Ademais, observo que o TJSP, ao analisar recurso interposto exclusivamente pela defesa, acresceu fundamentação para manter a desvaloração das consequências do crime - "o fato de que o acusados tomaram providências para melhor disfarçar suas atividades ilícitas, cobrindo as cargas e armazenando os produtos em local distante; vinham praticando o delito com habitualidade, receberam e ocultaram grande quantidade e variedade de mercadoria, de elevado valor comercial, e, ainda, tentaram incutir a culpa em uma das vítimas de seus ilícitos" -, em evidente violação ao princípio da non reformatio in pejus . Nessa linha:

"HABEAS CORPUS. CONSTITUCIONAL. PENAL. TRÁFICO DE ENTORPECENTE. SENTENÇA CONDENATÓRIA. PEDIDO DE APLICAÇÃO DA CAUSA DE DIMINUIÇÃO EM PATAMAR MÁXIMO. AUSÊNCIA DE FUNDAMENTAÇÃO NA SENTENÇA. PROCEDÊNCIA. SUBSTITUIÇÃO DA PENA PRIVATIVA DE LIBERDADE POR RESTRITIVA DE DIREITOS: POSSIBILIDADE. ORDEM CONCEDIDA. 1. Na terceira fase de aplicação da pena, o juízo de primeiro grau reduziu a reprimenda em seu patamar intermediário, um meio, sem qualquer fundamentação, razão pela qual se deve aplicar a causa de diminuição em seu patamar máximo, ou seja, dois terços. 2. Não competia ao Tribunal de Justiça de Minas Gerais, em recurso exclusivo da defesa, complementar a sentença para acrescentar fundamento novo, não utilizado pelo juízo de primeiro grau, a fim de justificar a menor diminuição da pena. Essa decisão acabou por gerar reformatio in pejus. 3. O Supremo Tribunal Federal assentou serem inconstitucionais os arts. 33, § 4º, e 44, caput, da Lei n. 11.343/2006, na parte em que vedavam a substituição da pena privativa de liberdade por restritiva de direitos em condenação pelo crime de tráfico de entorpecentes ( HC 97.256, Rel. Min. Ayres Britto, sessão de julgamento de 1º.9.2010, Informativo/STF 598). 4. Ordem concedida." ( HC 105768, Rel. Cármen Lúcia, Primeira Turma, DJe 01.06.2011).

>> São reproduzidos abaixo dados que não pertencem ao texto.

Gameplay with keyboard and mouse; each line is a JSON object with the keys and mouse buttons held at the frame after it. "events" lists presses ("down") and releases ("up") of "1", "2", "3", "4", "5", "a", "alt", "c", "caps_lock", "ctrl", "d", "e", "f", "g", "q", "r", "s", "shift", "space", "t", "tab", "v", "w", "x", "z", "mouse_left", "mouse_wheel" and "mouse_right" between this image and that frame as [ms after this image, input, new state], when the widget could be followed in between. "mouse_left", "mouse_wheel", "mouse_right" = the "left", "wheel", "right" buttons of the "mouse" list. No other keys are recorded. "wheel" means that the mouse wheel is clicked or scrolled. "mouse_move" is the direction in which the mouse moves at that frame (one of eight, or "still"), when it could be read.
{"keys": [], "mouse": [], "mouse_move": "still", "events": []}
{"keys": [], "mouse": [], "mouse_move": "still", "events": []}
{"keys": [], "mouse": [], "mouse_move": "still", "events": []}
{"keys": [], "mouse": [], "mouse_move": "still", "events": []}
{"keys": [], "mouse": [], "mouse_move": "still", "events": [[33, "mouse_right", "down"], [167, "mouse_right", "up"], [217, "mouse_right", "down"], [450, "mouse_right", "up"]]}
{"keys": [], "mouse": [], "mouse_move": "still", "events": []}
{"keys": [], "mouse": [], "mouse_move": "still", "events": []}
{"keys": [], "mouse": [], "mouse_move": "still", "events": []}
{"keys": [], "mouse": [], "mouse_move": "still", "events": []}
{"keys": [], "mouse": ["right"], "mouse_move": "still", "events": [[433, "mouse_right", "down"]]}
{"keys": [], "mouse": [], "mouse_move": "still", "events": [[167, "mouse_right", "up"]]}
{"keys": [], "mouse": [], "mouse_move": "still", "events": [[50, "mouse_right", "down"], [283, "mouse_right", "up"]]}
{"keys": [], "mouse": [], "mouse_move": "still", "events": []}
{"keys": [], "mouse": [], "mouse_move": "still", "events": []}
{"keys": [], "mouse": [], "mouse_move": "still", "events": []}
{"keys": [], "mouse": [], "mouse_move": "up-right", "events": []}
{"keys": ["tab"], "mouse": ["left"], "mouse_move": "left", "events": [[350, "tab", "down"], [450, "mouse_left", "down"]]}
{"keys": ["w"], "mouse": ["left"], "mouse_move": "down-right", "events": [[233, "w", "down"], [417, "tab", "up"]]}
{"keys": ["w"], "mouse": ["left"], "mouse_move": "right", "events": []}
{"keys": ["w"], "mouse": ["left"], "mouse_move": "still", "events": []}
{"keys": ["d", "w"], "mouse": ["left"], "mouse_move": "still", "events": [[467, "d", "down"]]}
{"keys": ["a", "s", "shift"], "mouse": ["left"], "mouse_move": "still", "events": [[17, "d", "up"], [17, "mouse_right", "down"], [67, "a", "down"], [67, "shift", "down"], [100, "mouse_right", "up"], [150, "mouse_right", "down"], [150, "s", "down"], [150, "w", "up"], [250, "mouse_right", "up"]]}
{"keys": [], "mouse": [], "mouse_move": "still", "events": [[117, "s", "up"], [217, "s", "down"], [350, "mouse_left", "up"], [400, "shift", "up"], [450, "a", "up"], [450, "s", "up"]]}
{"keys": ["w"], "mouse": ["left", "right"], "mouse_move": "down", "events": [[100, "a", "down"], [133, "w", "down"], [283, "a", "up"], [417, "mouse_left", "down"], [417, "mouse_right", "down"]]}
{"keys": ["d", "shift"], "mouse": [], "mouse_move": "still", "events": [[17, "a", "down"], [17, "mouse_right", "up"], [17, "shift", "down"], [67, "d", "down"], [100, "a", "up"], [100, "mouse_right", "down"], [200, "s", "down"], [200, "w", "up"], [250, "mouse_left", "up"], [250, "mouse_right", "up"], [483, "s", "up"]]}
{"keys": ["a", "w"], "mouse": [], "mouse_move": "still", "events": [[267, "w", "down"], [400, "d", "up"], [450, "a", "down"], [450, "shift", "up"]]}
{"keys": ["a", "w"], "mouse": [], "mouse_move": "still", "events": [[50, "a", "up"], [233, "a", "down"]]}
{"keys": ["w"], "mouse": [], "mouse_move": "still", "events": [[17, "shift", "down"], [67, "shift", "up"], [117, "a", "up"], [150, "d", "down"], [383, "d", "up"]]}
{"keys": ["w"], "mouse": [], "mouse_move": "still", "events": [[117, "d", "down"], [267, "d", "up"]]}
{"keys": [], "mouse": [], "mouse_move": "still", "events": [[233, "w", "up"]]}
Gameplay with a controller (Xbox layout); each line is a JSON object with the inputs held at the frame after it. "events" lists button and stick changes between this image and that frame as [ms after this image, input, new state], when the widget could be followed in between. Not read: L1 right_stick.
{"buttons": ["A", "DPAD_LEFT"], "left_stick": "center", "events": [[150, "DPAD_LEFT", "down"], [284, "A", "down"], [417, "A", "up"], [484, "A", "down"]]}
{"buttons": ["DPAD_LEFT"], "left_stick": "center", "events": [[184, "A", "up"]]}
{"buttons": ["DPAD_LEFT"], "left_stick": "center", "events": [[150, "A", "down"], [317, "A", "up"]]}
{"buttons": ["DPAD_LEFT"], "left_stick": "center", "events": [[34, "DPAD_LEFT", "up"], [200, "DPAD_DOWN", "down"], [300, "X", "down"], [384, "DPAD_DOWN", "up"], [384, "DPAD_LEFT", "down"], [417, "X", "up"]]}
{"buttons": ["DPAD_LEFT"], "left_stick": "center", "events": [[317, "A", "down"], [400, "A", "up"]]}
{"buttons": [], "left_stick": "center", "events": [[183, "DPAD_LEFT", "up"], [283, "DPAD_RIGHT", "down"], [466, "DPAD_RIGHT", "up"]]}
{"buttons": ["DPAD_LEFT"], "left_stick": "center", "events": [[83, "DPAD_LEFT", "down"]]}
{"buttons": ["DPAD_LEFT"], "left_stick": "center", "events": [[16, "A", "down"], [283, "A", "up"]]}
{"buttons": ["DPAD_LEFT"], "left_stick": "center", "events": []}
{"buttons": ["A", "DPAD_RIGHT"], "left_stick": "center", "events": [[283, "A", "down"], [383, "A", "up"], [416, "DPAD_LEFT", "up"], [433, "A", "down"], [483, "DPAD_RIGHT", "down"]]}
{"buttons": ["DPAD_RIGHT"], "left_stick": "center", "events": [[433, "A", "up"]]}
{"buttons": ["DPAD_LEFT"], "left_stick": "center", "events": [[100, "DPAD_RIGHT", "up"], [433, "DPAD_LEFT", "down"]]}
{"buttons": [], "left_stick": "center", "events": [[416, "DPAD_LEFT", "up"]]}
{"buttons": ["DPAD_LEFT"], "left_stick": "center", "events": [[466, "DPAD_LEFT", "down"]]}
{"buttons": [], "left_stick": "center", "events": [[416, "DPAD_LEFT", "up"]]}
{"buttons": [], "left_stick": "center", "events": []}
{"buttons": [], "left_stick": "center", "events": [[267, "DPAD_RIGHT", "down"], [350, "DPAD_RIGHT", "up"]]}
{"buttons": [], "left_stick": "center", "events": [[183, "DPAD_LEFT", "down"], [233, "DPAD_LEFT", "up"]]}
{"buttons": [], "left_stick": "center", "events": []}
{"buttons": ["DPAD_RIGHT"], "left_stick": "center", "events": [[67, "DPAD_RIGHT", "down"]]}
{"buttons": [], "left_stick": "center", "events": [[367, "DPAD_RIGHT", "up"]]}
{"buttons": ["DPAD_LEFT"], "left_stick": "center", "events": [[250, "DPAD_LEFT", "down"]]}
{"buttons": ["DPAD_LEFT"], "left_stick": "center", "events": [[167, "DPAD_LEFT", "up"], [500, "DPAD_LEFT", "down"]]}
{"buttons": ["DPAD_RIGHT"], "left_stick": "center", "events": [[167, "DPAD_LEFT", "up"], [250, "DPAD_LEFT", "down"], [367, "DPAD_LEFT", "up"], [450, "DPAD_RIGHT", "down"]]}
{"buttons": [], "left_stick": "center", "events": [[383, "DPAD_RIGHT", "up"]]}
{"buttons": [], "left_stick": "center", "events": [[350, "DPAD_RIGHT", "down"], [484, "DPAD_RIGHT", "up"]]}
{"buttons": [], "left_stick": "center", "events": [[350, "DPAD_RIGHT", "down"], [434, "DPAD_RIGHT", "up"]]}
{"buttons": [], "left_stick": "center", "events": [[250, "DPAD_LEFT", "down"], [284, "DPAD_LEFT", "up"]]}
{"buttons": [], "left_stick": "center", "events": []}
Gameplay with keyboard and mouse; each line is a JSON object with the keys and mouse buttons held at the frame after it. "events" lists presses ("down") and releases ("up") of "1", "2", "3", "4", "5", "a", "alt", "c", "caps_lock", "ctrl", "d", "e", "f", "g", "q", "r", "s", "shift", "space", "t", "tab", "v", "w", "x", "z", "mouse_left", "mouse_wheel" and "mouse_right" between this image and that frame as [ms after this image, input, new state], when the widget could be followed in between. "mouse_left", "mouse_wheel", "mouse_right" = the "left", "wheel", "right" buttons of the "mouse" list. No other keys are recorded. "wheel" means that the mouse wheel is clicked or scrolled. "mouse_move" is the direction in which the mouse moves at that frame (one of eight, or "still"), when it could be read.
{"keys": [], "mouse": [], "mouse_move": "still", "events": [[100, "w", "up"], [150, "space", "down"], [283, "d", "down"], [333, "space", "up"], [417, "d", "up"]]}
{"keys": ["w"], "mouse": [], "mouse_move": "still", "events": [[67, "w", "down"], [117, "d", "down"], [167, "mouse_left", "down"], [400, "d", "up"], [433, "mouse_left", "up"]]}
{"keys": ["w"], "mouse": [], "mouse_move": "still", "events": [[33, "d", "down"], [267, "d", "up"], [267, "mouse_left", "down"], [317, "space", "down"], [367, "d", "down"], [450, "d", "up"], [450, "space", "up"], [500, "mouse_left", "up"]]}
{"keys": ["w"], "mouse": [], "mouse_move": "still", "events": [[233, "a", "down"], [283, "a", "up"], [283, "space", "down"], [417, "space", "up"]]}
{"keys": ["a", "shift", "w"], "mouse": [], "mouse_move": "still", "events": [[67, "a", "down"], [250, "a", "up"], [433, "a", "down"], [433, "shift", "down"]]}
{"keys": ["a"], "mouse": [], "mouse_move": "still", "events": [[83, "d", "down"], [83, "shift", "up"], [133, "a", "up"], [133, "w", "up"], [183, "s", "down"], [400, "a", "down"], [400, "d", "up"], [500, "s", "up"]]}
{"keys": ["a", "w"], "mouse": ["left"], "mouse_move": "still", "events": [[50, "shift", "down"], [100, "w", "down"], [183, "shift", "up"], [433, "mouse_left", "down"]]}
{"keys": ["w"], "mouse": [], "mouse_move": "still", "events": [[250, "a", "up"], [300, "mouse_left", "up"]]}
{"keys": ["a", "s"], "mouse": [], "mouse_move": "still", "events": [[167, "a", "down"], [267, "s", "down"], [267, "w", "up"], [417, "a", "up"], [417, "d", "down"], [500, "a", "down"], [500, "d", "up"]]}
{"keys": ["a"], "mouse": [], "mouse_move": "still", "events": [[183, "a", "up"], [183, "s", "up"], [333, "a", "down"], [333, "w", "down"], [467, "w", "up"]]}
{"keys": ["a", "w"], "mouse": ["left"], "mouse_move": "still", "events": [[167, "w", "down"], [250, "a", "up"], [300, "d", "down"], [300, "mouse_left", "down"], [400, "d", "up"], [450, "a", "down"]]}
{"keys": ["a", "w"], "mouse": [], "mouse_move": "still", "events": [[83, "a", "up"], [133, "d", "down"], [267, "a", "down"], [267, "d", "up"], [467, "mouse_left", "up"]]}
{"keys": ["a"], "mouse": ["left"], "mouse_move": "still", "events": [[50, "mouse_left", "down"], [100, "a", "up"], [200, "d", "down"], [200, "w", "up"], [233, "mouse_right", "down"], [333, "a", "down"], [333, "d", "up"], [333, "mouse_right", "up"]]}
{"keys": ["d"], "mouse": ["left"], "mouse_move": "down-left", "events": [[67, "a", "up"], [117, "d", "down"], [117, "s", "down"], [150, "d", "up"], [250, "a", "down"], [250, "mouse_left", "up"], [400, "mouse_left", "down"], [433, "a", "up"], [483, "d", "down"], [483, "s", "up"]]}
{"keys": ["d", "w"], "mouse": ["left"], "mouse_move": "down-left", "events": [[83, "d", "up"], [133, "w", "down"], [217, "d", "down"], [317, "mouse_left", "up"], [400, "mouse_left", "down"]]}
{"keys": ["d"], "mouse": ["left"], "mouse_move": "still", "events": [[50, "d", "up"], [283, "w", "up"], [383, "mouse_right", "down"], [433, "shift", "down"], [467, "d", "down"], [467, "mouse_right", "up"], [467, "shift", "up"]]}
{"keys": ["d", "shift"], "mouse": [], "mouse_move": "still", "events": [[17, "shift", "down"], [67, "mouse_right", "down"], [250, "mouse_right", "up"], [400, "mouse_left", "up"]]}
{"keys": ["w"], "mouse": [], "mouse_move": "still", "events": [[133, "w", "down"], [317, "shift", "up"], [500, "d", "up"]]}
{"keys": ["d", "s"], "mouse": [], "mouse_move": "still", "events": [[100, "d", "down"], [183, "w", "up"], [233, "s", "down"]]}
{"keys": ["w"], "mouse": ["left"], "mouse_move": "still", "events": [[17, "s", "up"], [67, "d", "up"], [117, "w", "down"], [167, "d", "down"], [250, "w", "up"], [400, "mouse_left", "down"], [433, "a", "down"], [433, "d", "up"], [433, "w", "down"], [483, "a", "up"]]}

"HABEAS CORPUS. PENAL. TRÁFICO DE DROGAS. PENAL. CIRCUNSTÂNCIAS JUDICIAIS DO ART. 59 DO CP. FUNDAMENTAÇÃO GENÉRICA. INVIABILIDADE.

APLICAÇÃO DA CAUSA DE DIMINUIÇÃO DE PENA PREVISTA NO ART. 33, § 4º, DA LEI DE DROGAS NA FRAÇÃO DE 1/6. AUSÊNCIA DE FUNDAMENTAÇÃO. REGIME PRISIONAL A SER EXAMINADO COM A FIXAÇÃO DA NOVA REPRIMENDA. ORDEM CONCEDIDA. 1. A jurisprudência desta Corte já afirmou, reiteradas vezes, a inviabilidade jurídica de se proceder, na via estreita do habeas corpus, ao reexame dos elementos de convicção considerados pelo magistrado sentenciante na avaliação das circunstâncias judiciais previstas no art. 59 do Código Penal, sendo autorizada"apenas o controle da legalidade e da constitucionalidade dos critérios empregados, com a correção de eventuais discrepâncias, se gritantes e arbitrárias, nas frações de aumento ou diminuição adotadas pelas instâncias anteriores"( HC 105802, Relator (a): Min. ROSA WEBER, Primeira Turma, DJe de 04-12-2012). Precedentes. 2. No caso, o magistrado sentenciante, ao estabelecer a pena-base acima do mínimo legal, considerou desfavoráveis ao paciente três das oito circunstâncias judiciais previstas no art. 59 do Código Penal, sem fundamentação adequada. 3. Esta Corte possui entendimento consagrado no sentido de que configura constrangimento ilegal a imposição da fração mínima de redução ( § 4º do art. 33 da Lei 11.343/2006) sem a devida motivação, não sendo permitido ao Tribunal de segunda instância, em recurso exclusivo da defesa, o acréscimo de fundamentos não utilizados na sentença condenatória, sob pena de incorrer-se em reformatio in pejus. Precedentes. 4. O regime prisional deverá ser estabelecido depois de fixada nova reprimenda ao paciente, à luz do art. 33 do CP. 5. Ordem concedida para determinar ao juízo competente que proceda à nova fixação da pena imposta ao paciente, com o estabelecimento do novo regime prisional, à luz do art. 33 do Código Penal."( HC 110356, Rel. Teori Zavaski, Segunda Turma, DJe 27.11.2013, grifei).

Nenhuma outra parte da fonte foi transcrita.